Why does gravity affect light if light doesnt have mass??
Author : jschroep420
Submitted : 20180614 04:24:57 Popularity:
Tags: affect gravity light mass doesnt
As Neb and a couple others have explained, light follows space along the shortest distance between two points on the curved surface. That's called the geodesic
As Neb and a couple others have explained, light follows space along the shortest distance between two points on the curved surface. That's called the geodesic: 1. relating to or denoting the shortest possible line between two points on a sphere or other curved surface
And by the general theory of relativity space.time gets curved in the presence of mass.energy. The effects we get from that curved space.time are those we attribute to gravity. And that's why light is affected by gravity, it's because the space the light is traveling through is affected.
So anything, massive or not, will follow the curves of space as they are created by the presence of mass.energy. When you drop your physics textbook in class, it falls following the curve of space between your desk top and the floor.
Why does seeing someone or something have an impression on your mind even if those things never touch your mind?
Gravity warps the space light travels in therefore affecting the light's direction
Gravity warps the space light travels in.so the light bends as it follows along the space not unlike water following the bend in a pipe. The gravity doesn't directly affect the light, only it's propagation medium (space time)
it only affects the path of light in the sense that it affects the space that the light is passing through. If space(time) is bent, light will seem to bend even though, from the point of view of the light itself, it does not.

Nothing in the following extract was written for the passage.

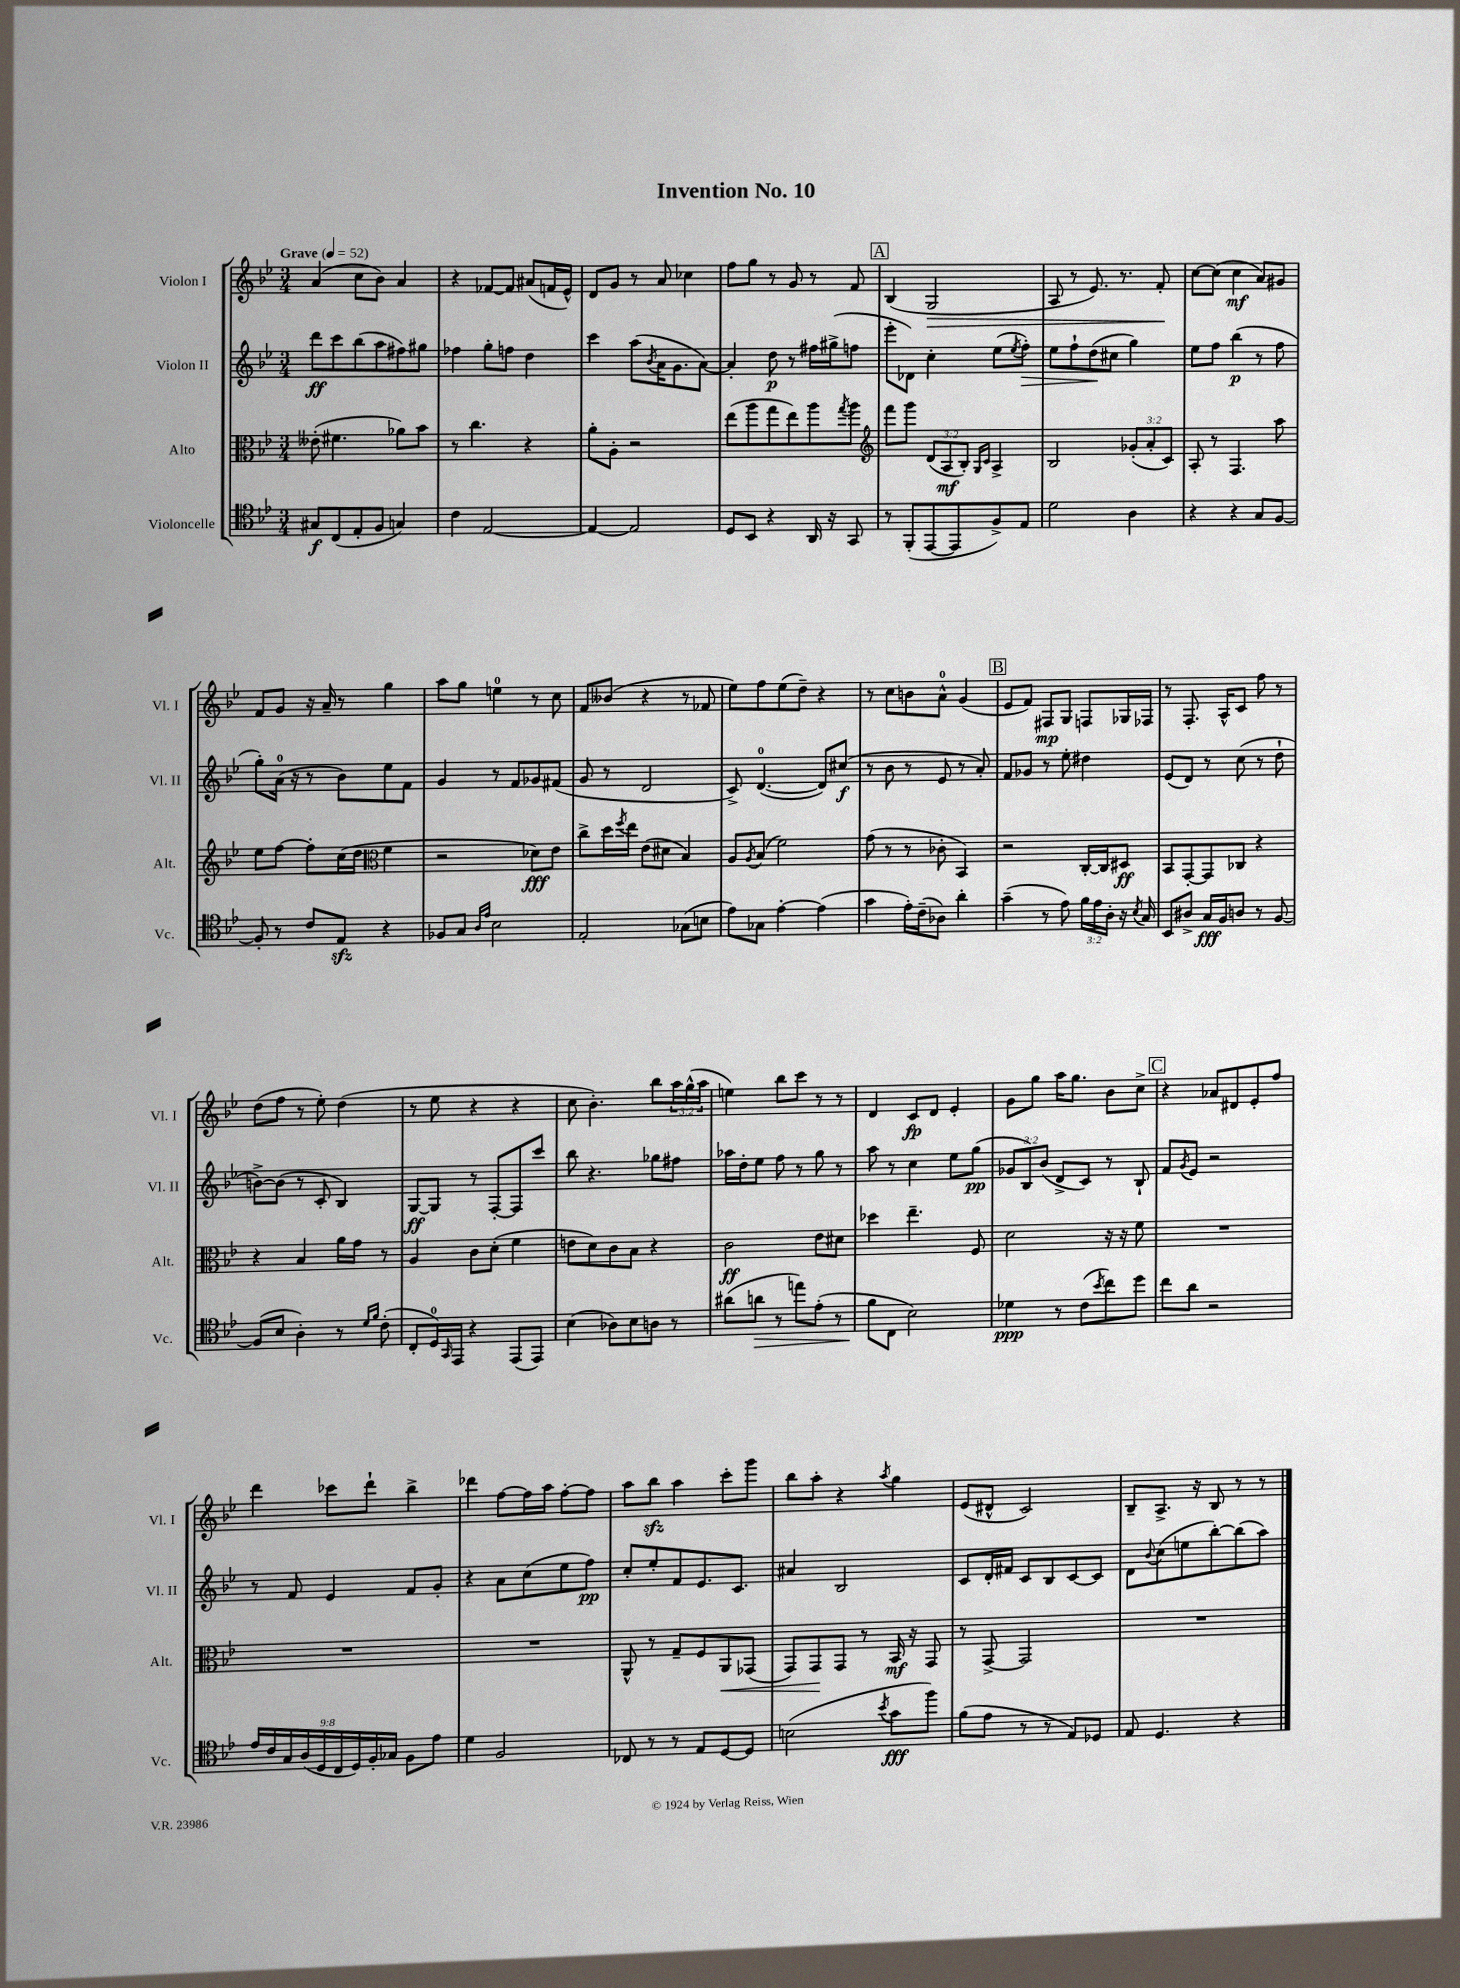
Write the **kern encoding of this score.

Light has energy and its path is therefore deflected according to the massenergy equivalence of the famous equation.
Gravity does not affect light. A gravitational field does NOT affect light, no matter how strong it is.
As pointed by @John De Witt: "Light, unless refracted or reflected, goes in a straight line."
Once you know this, you must know that the optical density of any elastic transparent medium increases as gravity increases, so the light curves in regions where stronger gravitational forces are present.
Finally, you may know that the gravitational and magnetic forces in the Black Hole are so strong that matter transforms into a 'singularity' where light cannot exist as photons.
This has nothing to do with mass or momentum. You can derive geodesic equations from solutions of general relativity that describe the path that ANYTHING takes in spacetime. The geodesic equation DOES NOT depend on the mass or momentum of the object  depends solely on geometry of spacetime and choice of coordinates.
*Edit for idiot who downvoted me
Here is a geodesic equation from general relativity: d²xᵃ⁄dλ² = Γᵃᵤᵥ(dxᵘ/dλ)(dxᵛ/dλ)
Where is the mass, momentum, or other fundamental property in the equation? This depends on the components of the metric tensor and choice of coordinates.
Light does not have mass, but they do have momentum, and a change in momentum yields a force, so in actual fact, light is able to physically interact with matter.
If you'd rather think of it this way, it doesn't. Light, unless refracted or reflected, goes in a straight line. What gravity does is change "straight." That make you feel better?